Cuáles son las razones del éxito del Bafici? Seguramente varias y diversas. Quizá tenga que ver con el auge de las escuelas de cine y la evidente conformación de una mano de obra disponible que circula por esos claustros. O tal vez con la capacidad del cine –aun en crisis– de seguir siendo “moderno”. O, por qué no, con la posibilidad que tiene el Bafici de ser un lugar de encuentro, de sociabilidad, con precios bajos y muchos centros de exhibición. Pero también puede haber otra razón menos visible pero igualmente potente. Ocurre que el Bafici funciona como una huella, un llamado, una mención, una cita: remite a la época en que Buenos Aires era una ciudad cinéfila, en la que se discutía sobre películas de Godard, Antonioni, Bergman, en la que el cine estaba imbricado con la vida cotidiana, la política, el sexo. Ese “modernismo tardío” existió en Buenos Aires, y esas multitudes de jóvenes que van al Bafici (que el populismo de mercado –en su mezcla de prepotencia e ignorancia– de un modo casi racista llama “snobs”, de la misma forma en que llama “aburrida” a la más interesante literatura argentina contemporánea), esos chicos que van al Bafici –incluso sin saberlo– expresan ese legado, revisitan esa tradición, encarnan la posibilidad de que Buenos Aires siga siendo una ciudad abierta, viva, cosmopolita (sería largo de explicar aquí, pero hay que entender al cosmopolitismo como lo opuesto a la globalización).
¿Qué tradición encarna la Feria del Libro? La leyenda dice que durante la última dictadura era uno de los pocos lugares de encuentro de escritores e intelectuales (no puedo emitir opinión, era niño en esos años de leyendas). Luego llegaron los 80, todavía en el Centro Municipal de Exposiciones, en la avenida Figueroa Alcorta. En esa época ocurrían dos cosas impensables hoy en día: había en la Feria un corredor lateral –al aire libre– con increíbles puestos de choripanes nacionales y populares, que comíamos con fruición al compás del ruido ensordecedor de los aviones que despegaban y aterrizaban en el cercano Aeroparque.
Y el otro hecho, hoy exótico, era que las editoriales exhibían en los stands la casi totalidad de sus catálogos (ahora, salvo excepciones, en los almacenes de las grandes editoriales apenas si se encuentran las últimas novedades, los libros más comerciales, los tanques vendedores y algún que otro malentendido).

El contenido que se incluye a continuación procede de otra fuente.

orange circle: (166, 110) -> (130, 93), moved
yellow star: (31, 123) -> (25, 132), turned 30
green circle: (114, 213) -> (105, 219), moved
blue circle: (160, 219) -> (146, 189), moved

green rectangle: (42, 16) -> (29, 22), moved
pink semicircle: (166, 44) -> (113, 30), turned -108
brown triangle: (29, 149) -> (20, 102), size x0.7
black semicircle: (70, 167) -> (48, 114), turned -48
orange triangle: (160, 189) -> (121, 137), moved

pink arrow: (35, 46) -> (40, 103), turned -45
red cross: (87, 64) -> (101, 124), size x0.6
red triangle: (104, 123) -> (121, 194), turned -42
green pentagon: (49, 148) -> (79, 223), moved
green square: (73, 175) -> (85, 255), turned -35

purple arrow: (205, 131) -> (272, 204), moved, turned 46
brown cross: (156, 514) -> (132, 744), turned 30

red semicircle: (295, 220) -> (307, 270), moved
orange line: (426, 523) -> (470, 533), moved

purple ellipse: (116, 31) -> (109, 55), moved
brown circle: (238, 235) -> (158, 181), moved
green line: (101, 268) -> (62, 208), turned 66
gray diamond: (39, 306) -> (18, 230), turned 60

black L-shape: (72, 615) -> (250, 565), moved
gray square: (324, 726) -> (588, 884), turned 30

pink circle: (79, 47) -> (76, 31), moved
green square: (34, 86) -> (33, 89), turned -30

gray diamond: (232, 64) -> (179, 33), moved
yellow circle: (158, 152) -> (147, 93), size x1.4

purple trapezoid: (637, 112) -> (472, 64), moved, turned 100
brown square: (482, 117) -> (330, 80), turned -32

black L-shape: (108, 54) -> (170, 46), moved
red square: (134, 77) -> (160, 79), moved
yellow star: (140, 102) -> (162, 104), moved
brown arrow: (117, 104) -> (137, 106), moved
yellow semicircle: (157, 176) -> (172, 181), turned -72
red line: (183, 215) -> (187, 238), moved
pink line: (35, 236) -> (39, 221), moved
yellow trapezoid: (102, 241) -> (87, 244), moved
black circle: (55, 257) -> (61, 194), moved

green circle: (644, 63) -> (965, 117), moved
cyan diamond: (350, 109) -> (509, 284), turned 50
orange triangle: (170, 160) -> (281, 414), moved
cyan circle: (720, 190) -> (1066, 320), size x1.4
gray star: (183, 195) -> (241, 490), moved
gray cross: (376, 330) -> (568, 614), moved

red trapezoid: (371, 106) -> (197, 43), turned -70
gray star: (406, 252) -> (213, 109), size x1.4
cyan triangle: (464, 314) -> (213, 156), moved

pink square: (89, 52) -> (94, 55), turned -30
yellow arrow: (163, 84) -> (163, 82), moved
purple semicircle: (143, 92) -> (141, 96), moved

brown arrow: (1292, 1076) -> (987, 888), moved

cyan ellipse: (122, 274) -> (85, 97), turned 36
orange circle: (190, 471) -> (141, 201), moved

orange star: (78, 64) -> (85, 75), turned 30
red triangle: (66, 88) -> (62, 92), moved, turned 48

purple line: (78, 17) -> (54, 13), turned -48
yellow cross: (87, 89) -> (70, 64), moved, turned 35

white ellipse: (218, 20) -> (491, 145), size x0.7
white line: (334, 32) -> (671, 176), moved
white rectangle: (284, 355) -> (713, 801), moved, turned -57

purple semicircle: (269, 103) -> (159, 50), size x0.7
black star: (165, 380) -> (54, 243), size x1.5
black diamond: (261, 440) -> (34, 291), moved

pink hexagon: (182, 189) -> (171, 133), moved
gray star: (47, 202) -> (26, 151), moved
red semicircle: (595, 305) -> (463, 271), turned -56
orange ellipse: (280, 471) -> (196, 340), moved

Pero eso terminó. La Feria se mudó a La Rural y entonces llegaron los 90. Sobre esos años se ha escrito mucho, quizá demasiado. Y sin embargo, a veces tengo la impresión de que se ha dicho demasiado poco, o incluso casi nada. Eso vale para mí mismo: hace años que doy vuelta con un artículo inconcluso sobre el “menemismo benjaminiano”: esos largos e insustanciales ensayos que en esa época se escribían sobre Benjamin y el romanticismo, Benjamin y el judaísmo, Benjamin y la modernidad, como modo –supuestamente refinado, pero en verdad lleno de errores históricos e interpretaciones de trazo grueso– de parecer que se “estaba pensando en algo profundo” y de evitar, así, decir algo fuerte sobre lo que estaba pasando aquí, entre nosotros, en Buenos Aires: Benjamin utilizado como el modo más sutil de la “colaboración”.
Pues bien, en la Feria del Libro los años 90 no terminaron (¿pero sólo en la Feria de Libro?). Al contrario, es su profundización, su desembocadura, su esplendor multitudinario (el esplendor de la economía social de mercado). La Feria es como un botón –un aleph– que nos muestra cómo sería el resto de la ciudad si los 90 continuasen todavía (¿pero estamos seguros de que no continúan todavía?).
Y allí vamos, año tras año, a encontrarnos con nosotros mismos, a perdernos en esos pasillos con olor a alfombra barata recién pegada, a comprar un libro, o dos, o tres, para que la lectura nos lleve a otro tiempo, a otro mundo.